Similar to fileInputs
, there is a fileOutputs
key. This can be used as an
alternative to returning the output files in the task when the outputs have a
known pattern. For example, buildObjects
could have been defined as:
val buildObjects = taskKey[Unit]("Compiles c files into object files.")
buildObjects / fileOutputs := target.value / "objects" / ** / "*.o"
This can be useful when using an opaque external tool where the mapping of inputs to outputs is not known.
Like allInputFiles
, there is an allOutputFiles
task of return type
Seq[Path]
that is automatically
generated for a task, foo
, if the return type of foo
is one of Seq[Path]
,
Path
, Seq[File]
or File
. It is also generated if foo / outputFiles
is
specified. When both fileOutputs
is specified and the return type represents a
file or collection of files, the result of allOutputFiles
is the distinct
union of the files returned by the task and the files described by ouputFiles
.
Calling foo.outputFiles
is syntactic sugar for (foo / allOutputFiles).value
.
The fileInputs
and fileOutputs
can be filtered beyond what is specified by
their Glob
patterns. sbt provides four settings of type
sbt.nio.file.PathFilter:
1. fileInputIncludeFilter
— only include file inputs that also match this
filter
2. fileInputExcludeFilter
— exclude any file inputs that also match this filter
3. fileOutputIncludeFilter
— only include file inputs that also match this
filter
4. fileOutputExcludeFilter
— exclude any file output that also match this filter
By default, sbt sets
`scala
fileInputExcludeFilter := HiddenFileFilter.toNio || DirectoryFilter
Both
fileInputIncludeFilter and
fileInputOutputFilter are set to
AllPassFilter.toNio. The
fileOutputExcludeFilter is set to
NothingFilter.toNio`.
To exclude files matching with test in the name from buildObjects
, write:
buildObjects / fileInputExcludeFilter := "*test*"
To preserve the previous excludes of hidden files and directories, write:
buildObjects / fileInputExcludeFilter :=
(buildObjects / fileInputExcludeFilter).value || "*test*"
or
buildObjects / fileInputExcludeFilter ~= { ef => ef || "*test*" }
In most cases, it shouldn’t be necessary to set the fileInputIncludeFilter
since the path name filtering it should be handled by fileInputs
itself. It
also shouldn’t commonly be necessary to filter the outputs.

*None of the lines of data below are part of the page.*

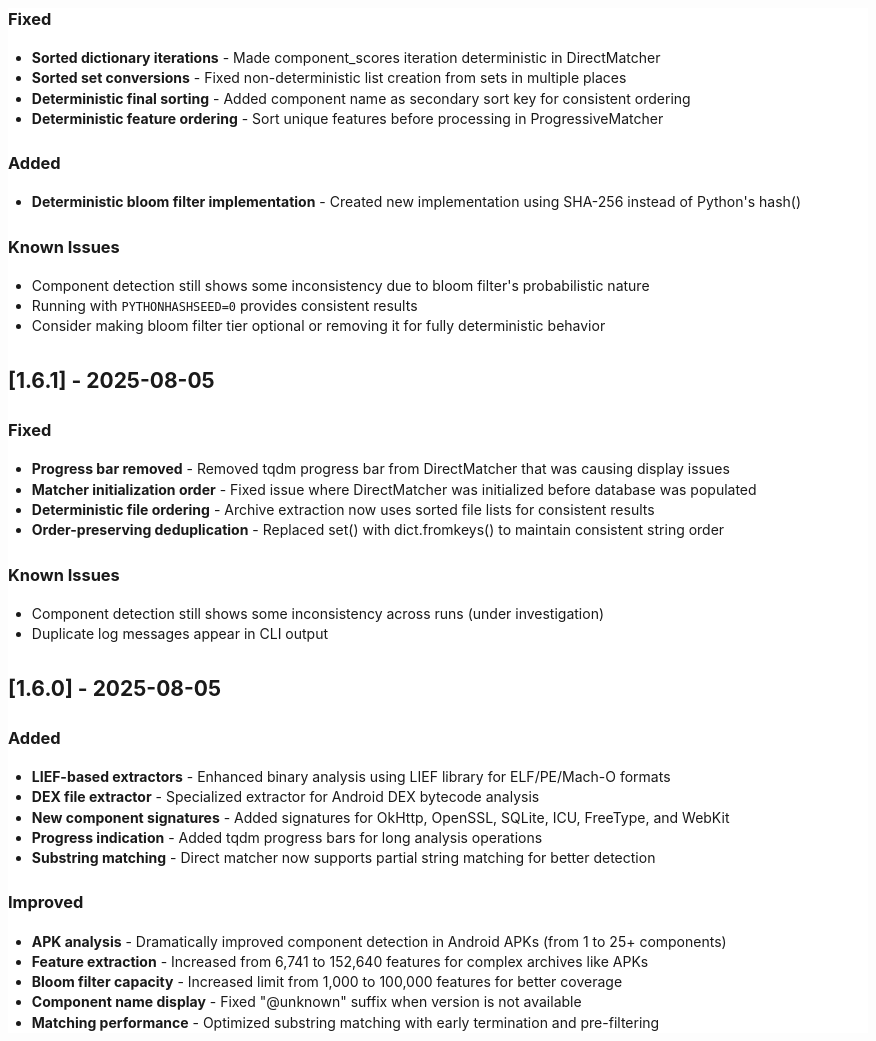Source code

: ### Fixed
- **Sorted dictionary iterations** - Made component_scores iteration deterministic in DirectMatcher
- **Sorted set conversions** - Fixed non-deterministic list creation from sets in multiple places
- **Deterministic final sorting** - Added component name as secondary sort key for consistent ordering
- **Deterministic feature ordering** - Sort unique features before processing in ProgressiveMatcher

### Added
- **Deterministic bloom filter implementation** - Created new implementation using SHA-256 instead of Python's hash()

### Known Issues
- Component detection still shows some inconsistency due to bloom filter's probabilistic nature
- Running with `PYTHONHASHSEED=0` provides consistent results
- Consider making bloom filter tier optional or removing it for fully deterministic behavior

## [1.6.1] - 2025-08-05

### Fixed
- **Progress bar removed** - Removed tqdm progress bar from DirectMatcher that was causing display issues
- **Matcher initialization order** - Fixed issue where DirectMatcher was initialized before database was populated
- **Deterministic file ordering** - Archive extraction now uses sorted file lists for consistent results
- **Order-preserving deduplication** - Replaced set() with dict.fromkeys() to maintain consistent string order

### Known Issues
- Component detection still shows some inconsistency across runs (under investigation)
- Duplicate log messages appear in CLI output

## [1.6.0] - 2025-08-05

### Added
- **LIEF-based extractors** - Enhanced binary analysis using LIEF library for ELF/PE/Mach-O formats
- **DEX file extractor** - Specialized extractor for Android DEX bytecode analysis
- **New component signatures** - Added signatures for OkHttp, OpenSSL, SQLite, ICU, FreeType, and WebKit
- **Progress indication** - Added tqdm progress bars for long analysis operations
- **Substring matching** - Direct matcher now supports partial string matching for better detection

### Improved
- **APK analysis** - Dramatically improved component detection in Android APKs (from 1 to 25+ components)
- **Feature extraction** - Increased from 6,741 to 152,640 features for complex archives like APKs
- **Bloom filter capacity** - Increased limit from 1,000 to 100,000 features for better coverage
- **Component name display** - Fixed "@unknown" suffix when version is not available
- **Matching performance** - Optimized substring matching with early termination and pre-filtering


[1.3.0]: https://github.com/oscarvalenzuelab/semantic-copycat-binarysniffer/compare/v1.2.0...v1.3.0
[1.2.0]: https://github.com/oscarvalenzuelab/semantic-copycat-binarysniffer/compare/v1.1.0...v1.2.0
[1.1.0]: https://github.com/oscarvalenzuelab/semantic-copycat-binarysniffer/compare/v1.0.0...v1.1.0
[1.0.0]: https://github.com/oscarvalenzuelab/semantic-copycat-binarysniffer/releases/tag/v1.0.0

sbt automatically generates an implementation of clean
scoped to the task
foo
whenever it also generates the allOutputFiles
task. Calling foo /
clean
will remove all of the files previously generated by foo
. It will not
re-evaluate foo
. For example, calling buildObjects / clean
will remove all
of the object files generated by the previous call to buildObjects
. The
generated clean tasks are not transitive. Calling linkLibrary / clean
will
delete the shared library but will not delete the object files generated by
buildObjects
.
For each input or output file tracked by sbt, there is an associated
FileStamp
. This can either be the last modified time of the file or a hash. By
default, inputs are tracked using the hash and outputs are tracked using the
last modified time. To change this, set the inputFileStamper
or
outputFileStamper
:
val generateSources = taskKey[Seq[Path]]("Generates source files from json schema.")
generateSources / fileInputs := baseDirectory.value.toGlob / "schema" / ** / "*.json"
generateSources / outputFileStamper := FileStamper.Hash
In a continuous build, ~bar
, for an arbitrary task, bar
, given some task,
foo
, any calls to foo.inputFiles
and foo.inputFileChanges
within bar
will cause all of the globs specified by foo / fileInputs
to be monitored in a
continuous build. Transitive file input dependencies are automatically
monitored. For example, the ~linkLibrary
continuous build command will monitor
the *.c
source files defined for buildObjects
.
Input files will only trigger a re-build if their hash has changed. This behavior can be overridden with:
Global / watchForceTriggerOnAnyChange := true
Changes to file outputs, which are gathered with either foo.outputFiles
or
foo.outputFileChanges
, do not trigger a re-build.
The stamps for each file are tracked on a per-task basis. They are only updated
if the incremental task itself succeeds. In the example above, this means that
the current file last modified times for buildObjects
are stored by the linkLibrary
task only when it succeeds. This means that buildObjects
can be run many times
between calls to linkLibrary
and linkLibrary
will see the cumulative changes
to the outputs of buildObjects
.
If linkLibrary
fails to complete, sbt will also skip updating the last
modified times for the outputs of buildObjects
corresponding to linkLibrary
because it is impossible to know in general which files were successfully
processed.